Subimos rapidamente e ele pagou minha passagem em um impulso.

Levei-a até os últimos assentos do ônibus e ali sentamos.

Nossas respirações estavam ofegantes. Eu o olhei e pela primeira vez vi-o tão de perto.

Seus olhos eram verdes. Nunca havia reparado.

Seus óculos estavam mais tortos que o normal por causa da luta.

Ela chegou com a mão próximo do meu rosto. Seu olhar era aconchegante, mas estranho.

Ele hesitou. Afastou em um impulso o rosto.

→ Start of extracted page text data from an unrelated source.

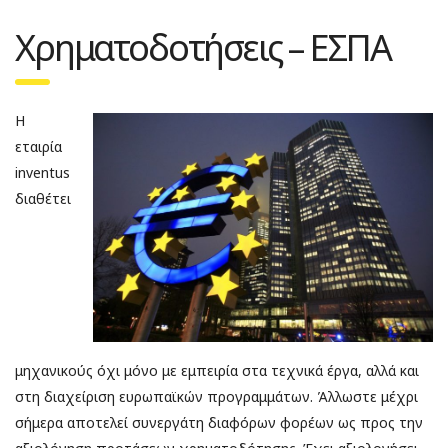
Χρηματοδοτήσεις – ΕΣΠΑ
Η
εταιρία
inventus
διαθέτει
μηχανικούς όχι μόνο με εμπειρία στα τεχνικά έργα, αλλά και
στη διαχείριση ευρωπαϊκών προγραμμάτων. Άλλωστε μέχρι
σήμερα αποτελεί συνεργάτη διαφόρων φορέων ως προς την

Reparei em um corte sobre sua sobrancelha.

Ela continuou a mover as mãos e tirou meus óculos.

Tirei um paninho da mochila e limpei-os, pois estavam cheios de sangue e grama.

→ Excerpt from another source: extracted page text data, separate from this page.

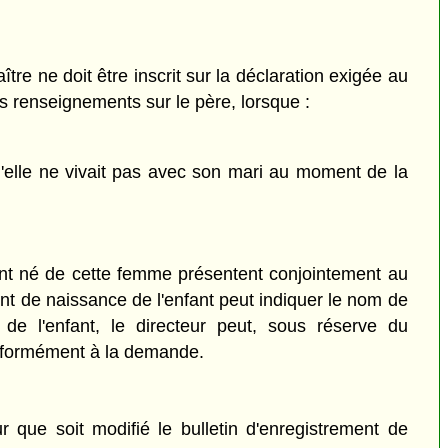
re ne doit être inscrit sur la déclaration exigée au
es renseignements sur le père, lorsque :
u'elle ne vivait pas avec son mari au moment de la
ant né de cette femme présentent conjointement au
ent de naissance de l'enfant peut indiquer le nom de
de l'enfant, le directeur peut, sous réserve du
conformément à la demande.
 que soit modifié le bulletin d'enregistrement de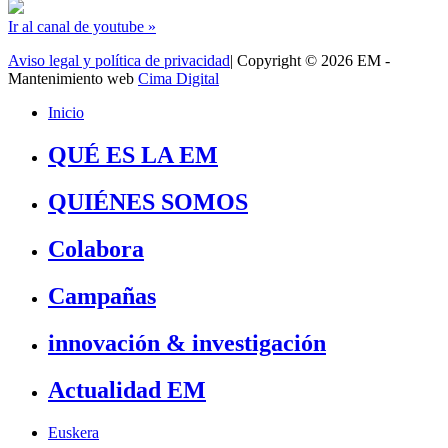
Ir al canal de youtube »
Aviso legal y política de privacidad
| Copyright © 2026 EM -
Mantenimiento web
Cima Digital
Inicio
QUÉ ES LA EM
QUIÉNES SOMOS
Colabora
Campañas
innovación & investigación
Actualidad EM
Euskera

Fiquei a fitá-la enquanto limpava meus óculos. Era a primeira vez que a olhava tão de perto.

Quando terminei peguei outro paninho e aproximei de seu rosto novamente. Hesitou novamente.

Ela tinha uma loja de tecidos na mochila, só podia. Chegou próximo com outro pano de meu rosto e eu afastei.

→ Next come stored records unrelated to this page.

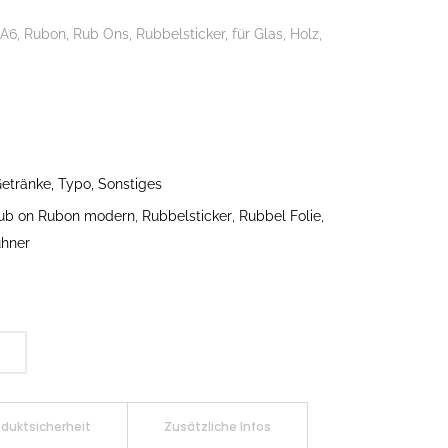
6, Rubon, Rub Ons, Rubbelsticker, für Glas, Holz,
etränke, Typo, Sonstiges
ub on Rubon modern
,
Rubbelsticker
,
Rubbel Folie
,
hner
oduktsicherheit
Zusätzliche Infos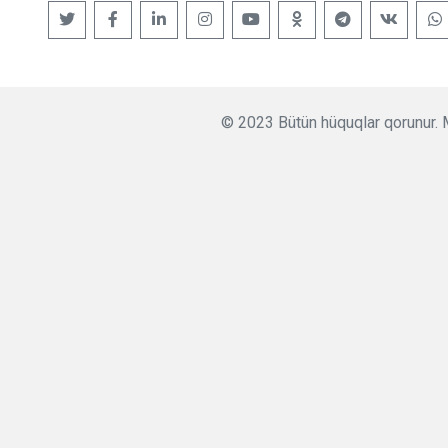
© 2023 Bütün hüquqlar qorunur. M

Não me importei e continuei a avançar com a mão, encostei em sua testa e limpei o sangue.

Mãos gentis ela tinha. Com calma e compaixão ela limpou minha testa e sobrancelhas. Devia ser sangue.

Olhei em seus olhos assustados e duvidosos, guardei os paninhos e devolvei os óculos para ele.

Ela era estranha. Peguei-os com calma e os coloquei lentamente. Olhei em seus olhos meigos.

Nossos olhos se olhavam por breves instantes que parecia eternidade. Via-se a alma um do outro ali naquele ônibus às 22:00 daquele solstício de inverno. Como pólos de cargas opostas de ímãs não conseguíamos nos afasta. Quase tão forte quanto neodímio, nossas almas se atraíam cada vez mais e mais. Nossos rostos iam se aproximando, sem uma palavra sequer. Os olhos pararam de se olhar e fitavam agora para o resto: lábios, pescoço, cabelo, coração. Aproximando-se aos poucos naquele ônibus vazio, nossos lábios se aproximavam contra parte de nossa vontade. Aquilo ainda era estranho para nós. Nunca trocamos uma palavra sequer. Mas as almas não se importavam com isso, só queria se amar.

Os lábios tanto se aproximaram que se tocaram.

Um beijo selou nosso futuro.

Um beijo naquele ônibus selou nossos futuros para sempre.

Mamãe tinha dito para eu manter distância dele. Pois ainda bem que não a escutei. Posso ser meio estranha, mas foi bom terem roubado meu coração.

Nunca tinha pensado que iria amar. Pois ainda bem que estava errado. Posso ser meio estranho, mas ainda bem que roubaram meu coração.